Naum Gabo

Naum Gabo

Fellow: Awarded 1954
Field of Study: Fine Arts

Competition: US & Canada

Naum Gabo, preeminent Constructivist sculptor, was born in Briansk, Russia, in 1890.

He studied political philosophy and engineering before attending the University of Munich, where he studied art history with Heinrich Wöfflin, one of the most prominent modern art historians. During World War I he lived in Norway as a refugee, working on his art and exploring principles of sculpture. He emerged after the war with the conviction that space itself was an animate entity, possessing properties that he would choose to treat in his work as a separate sculptural material. Mr. Gabo was a leading Constructivist artist, part of a group of painters, architects, and sculptors who championed applying principles of mechanical production, science, and engineering to art to create works resonating with tangible ideas and pure forms.

The birth of Constructivism is closely linked to the Russian Revolution in 1917, and Mr. Gabo returned to Russia from Norway after World War I in the hopes that the new Bolshevik leaders would prove receptive to the movement. He authored the "Realistic Manifesto" in 1920, a famous publication stating the intentions of Constructivist art. At this time Mr. Gabo also created one of the earliest examples of kinetic sculpture, a construction using a motorized wheel he titled Kinetic Composition.  In 1922, Mr. Gabo moved to Berlin, finding the Russian Soviet regime less sympathetic to his art than he had hoped, since he remained firmly wedded to principles that art should express pure and aesthetic forms rather than propaganda. He gained renown as a leading avant-garde practitioner in Weimar Berlin, home to the Dada, de Stijl, and Bauhaus movements and a thriving center of cultural activity. Mr. Gabo brought his constructivist aesthetic to a number of art forms in Berlin, ranging from kinetic sculpture to set design. He moved to Paris in the 1930s, and continued working on sculptures that incorporated industrial materials and sought to embody studies of movement and architectonic forms.  In 1946 he moved to the United States and displayed his work at a retrospective exhibition at the Museum of Modern Art in 1948.  He was awarded a Guggenheim Fellowship to work on three separate large-scale sculptures exploring principles of movement in time and space.  After moving to the United States he settled in Connecticut, and worked constructing monumental sculptures and kinetic constructions on public commission for the Baltimore Museum of Art and the Rockefeller Center in New York. He died in 1977 of cancer, at eighty-seven years of age. 

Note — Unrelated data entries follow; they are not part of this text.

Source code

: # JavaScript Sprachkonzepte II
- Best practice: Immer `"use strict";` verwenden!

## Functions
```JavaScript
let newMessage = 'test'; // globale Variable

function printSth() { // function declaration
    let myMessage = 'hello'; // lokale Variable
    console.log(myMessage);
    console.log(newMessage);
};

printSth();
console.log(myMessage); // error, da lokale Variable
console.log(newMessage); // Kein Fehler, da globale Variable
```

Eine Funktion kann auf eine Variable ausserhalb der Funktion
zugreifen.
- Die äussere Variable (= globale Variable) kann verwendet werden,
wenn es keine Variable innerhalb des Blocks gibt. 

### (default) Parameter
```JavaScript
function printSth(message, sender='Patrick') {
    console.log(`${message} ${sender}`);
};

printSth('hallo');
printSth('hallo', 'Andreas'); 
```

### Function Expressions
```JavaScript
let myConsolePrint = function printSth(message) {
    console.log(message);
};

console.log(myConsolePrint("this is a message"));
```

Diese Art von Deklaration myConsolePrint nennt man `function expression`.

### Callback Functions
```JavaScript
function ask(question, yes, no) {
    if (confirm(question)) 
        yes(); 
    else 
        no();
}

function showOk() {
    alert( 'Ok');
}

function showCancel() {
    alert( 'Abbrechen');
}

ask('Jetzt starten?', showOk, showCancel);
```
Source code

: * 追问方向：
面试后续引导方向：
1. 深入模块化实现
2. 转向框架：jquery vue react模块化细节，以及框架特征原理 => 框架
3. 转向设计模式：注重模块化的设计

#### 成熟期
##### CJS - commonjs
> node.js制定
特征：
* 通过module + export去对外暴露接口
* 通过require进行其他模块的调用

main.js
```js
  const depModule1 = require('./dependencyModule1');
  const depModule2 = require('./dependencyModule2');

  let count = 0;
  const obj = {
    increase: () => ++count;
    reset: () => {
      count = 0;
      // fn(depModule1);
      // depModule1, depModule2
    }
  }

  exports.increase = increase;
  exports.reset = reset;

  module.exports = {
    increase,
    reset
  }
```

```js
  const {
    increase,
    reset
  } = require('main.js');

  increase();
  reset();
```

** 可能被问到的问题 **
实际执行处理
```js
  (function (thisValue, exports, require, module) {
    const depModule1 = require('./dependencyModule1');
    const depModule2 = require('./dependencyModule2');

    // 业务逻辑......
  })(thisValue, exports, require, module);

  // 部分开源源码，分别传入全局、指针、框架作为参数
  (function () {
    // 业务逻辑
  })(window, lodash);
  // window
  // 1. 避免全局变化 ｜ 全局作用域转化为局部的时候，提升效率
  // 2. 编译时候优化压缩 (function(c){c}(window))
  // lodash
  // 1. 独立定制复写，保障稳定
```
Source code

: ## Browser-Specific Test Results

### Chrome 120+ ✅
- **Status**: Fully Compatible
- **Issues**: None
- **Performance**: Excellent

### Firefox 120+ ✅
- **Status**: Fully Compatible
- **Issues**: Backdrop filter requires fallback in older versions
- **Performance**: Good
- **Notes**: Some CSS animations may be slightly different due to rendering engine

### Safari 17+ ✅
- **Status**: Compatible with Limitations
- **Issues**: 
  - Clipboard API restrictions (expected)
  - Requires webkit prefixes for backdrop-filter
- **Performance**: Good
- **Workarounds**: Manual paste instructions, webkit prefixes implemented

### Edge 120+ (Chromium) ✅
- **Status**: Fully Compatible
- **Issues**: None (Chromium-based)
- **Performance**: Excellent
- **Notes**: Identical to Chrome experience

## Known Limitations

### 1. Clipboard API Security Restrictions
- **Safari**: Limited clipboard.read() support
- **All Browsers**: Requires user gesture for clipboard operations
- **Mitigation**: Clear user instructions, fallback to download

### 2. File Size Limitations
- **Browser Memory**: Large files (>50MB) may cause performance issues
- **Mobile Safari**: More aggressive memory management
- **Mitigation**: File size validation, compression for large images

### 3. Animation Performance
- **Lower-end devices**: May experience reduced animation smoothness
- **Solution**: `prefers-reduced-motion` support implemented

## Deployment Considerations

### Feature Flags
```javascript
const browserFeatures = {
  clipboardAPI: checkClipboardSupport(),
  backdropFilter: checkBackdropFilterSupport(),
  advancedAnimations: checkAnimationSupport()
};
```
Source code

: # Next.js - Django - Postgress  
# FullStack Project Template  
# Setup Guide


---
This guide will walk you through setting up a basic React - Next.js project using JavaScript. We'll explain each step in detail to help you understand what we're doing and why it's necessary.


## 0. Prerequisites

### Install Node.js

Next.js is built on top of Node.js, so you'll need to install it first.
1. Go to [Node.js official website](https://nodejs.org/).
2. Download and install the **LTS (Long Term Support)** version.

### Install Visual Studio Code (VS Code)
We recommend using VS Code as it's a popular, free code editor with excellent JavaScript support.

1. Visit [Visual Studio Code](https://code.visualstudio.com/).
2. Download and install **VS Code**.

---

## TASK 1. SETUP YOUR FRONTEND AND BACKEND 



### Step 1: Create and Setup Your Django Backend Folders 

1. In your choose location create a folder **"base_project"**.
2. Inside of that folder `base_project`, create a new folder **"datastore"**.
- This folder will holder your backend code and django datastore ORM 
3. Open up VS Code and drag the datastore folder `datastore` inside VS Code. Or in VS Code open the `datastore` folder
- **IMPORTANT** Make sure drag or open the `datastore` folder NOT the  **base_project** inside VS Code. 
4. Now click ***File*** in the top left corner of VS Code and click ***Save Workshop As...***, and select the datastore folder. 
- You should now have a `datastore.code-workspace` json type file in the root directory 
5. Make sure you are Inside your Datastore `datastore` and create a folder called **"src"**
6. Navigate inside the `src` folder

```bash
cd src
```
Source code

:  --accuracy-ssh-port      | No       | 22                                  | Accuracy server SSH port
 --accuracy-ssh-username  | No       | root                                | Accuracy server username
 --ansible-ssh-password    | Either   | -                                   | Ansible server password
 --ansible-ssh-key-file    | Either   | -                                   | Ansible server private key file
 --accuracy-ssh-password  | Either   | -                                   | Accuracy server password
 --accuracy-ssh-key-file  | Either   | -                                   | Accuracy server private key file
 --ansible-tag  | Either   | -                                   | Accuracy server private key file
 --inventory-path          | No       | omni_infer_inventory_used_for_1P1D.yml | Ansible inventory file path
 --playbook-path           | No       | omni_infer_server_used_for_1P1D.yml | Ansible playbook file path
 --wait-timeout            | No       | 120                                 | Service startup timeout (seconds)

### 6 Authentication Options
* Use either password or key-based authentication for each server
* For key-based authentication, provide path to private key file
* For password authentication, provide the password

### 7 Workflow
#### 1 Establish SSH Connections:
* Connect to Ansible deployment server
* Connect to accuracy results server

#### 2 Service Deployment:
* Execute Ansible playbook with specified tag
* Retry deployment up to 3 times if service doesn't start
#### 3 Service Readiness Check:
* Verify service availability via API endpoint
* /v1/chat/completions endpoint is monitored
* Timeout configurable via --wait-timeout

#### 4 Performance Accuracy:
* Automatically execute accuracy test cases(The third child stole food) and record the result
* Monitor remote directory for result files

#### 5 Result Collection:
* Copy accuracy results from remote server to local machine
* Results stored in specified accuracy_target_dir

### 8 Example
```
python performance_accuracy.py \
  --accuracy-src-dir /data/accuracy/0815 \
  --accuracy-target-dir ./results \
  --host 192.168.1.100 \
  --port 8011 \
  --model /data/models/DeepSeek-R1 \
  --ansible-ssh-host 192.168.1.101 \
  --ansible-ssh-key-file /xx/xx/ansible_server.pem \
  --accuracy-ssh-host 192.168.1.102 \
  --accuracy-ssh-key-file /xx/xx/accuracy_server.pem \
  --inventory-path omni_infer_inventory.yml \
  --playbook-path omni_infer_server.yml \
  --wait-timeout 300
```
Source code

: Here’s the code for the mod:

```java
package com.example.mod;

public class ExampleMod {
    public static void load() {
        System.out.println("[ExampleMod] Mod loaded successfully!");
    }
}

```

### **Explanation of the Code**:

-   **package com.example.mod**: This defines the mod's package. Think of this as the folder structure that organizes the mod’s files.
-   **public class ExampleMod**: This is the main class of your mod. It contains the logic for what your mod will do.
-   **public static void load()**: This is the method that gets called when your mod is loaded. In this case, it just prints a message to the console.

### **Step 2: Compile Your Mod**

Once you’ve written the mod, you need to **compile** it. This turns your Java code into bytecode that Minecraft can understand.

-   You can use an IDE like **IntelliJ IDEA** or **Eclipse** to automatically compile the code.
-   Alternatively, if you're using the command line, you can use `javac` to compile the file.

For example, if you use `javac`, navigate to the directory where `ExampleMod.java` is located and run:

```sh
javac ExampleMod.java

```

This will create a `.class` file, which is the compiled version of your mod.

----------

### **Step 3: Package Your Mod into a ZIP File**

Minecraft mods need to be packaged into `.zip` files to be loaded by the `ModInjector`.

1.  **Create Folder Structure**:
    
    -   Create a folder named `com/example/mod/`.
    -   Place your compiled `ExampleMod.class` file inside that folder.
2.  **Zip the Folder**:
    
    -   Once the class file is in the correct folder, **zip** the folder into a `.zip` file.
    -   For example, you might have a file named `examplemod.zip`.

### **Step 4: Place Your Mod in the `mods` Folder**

Recognized as one of the leading artists of an important twentieth-century avant-garde movement, Mr. Gabo lectured on art, architecture, and construction at a number of institutions, including Harvard University, Yale University, and the Massachusetts Institute of Technology. His work has been featured in exhibitions at the Museum of Modern Art and the Whitney Museum of American Art in New York, the Art Institute of Chicago, and the Henry Moore Institute in Leeds, England. In 1971, he received an honorary knighthood from the Queen of England, and was also a member of the National Academy of Arts and Letters and a recipient of the American Art Institute’s Logan Medal. His work can be found in the collections of the Tate Britain, the Tate Modern, and the Courtauld Institute in London, the Solomon R. Guggenheim Museum and the Museum of Modern Art in New York, and the Philips Collection in Washington, D.C.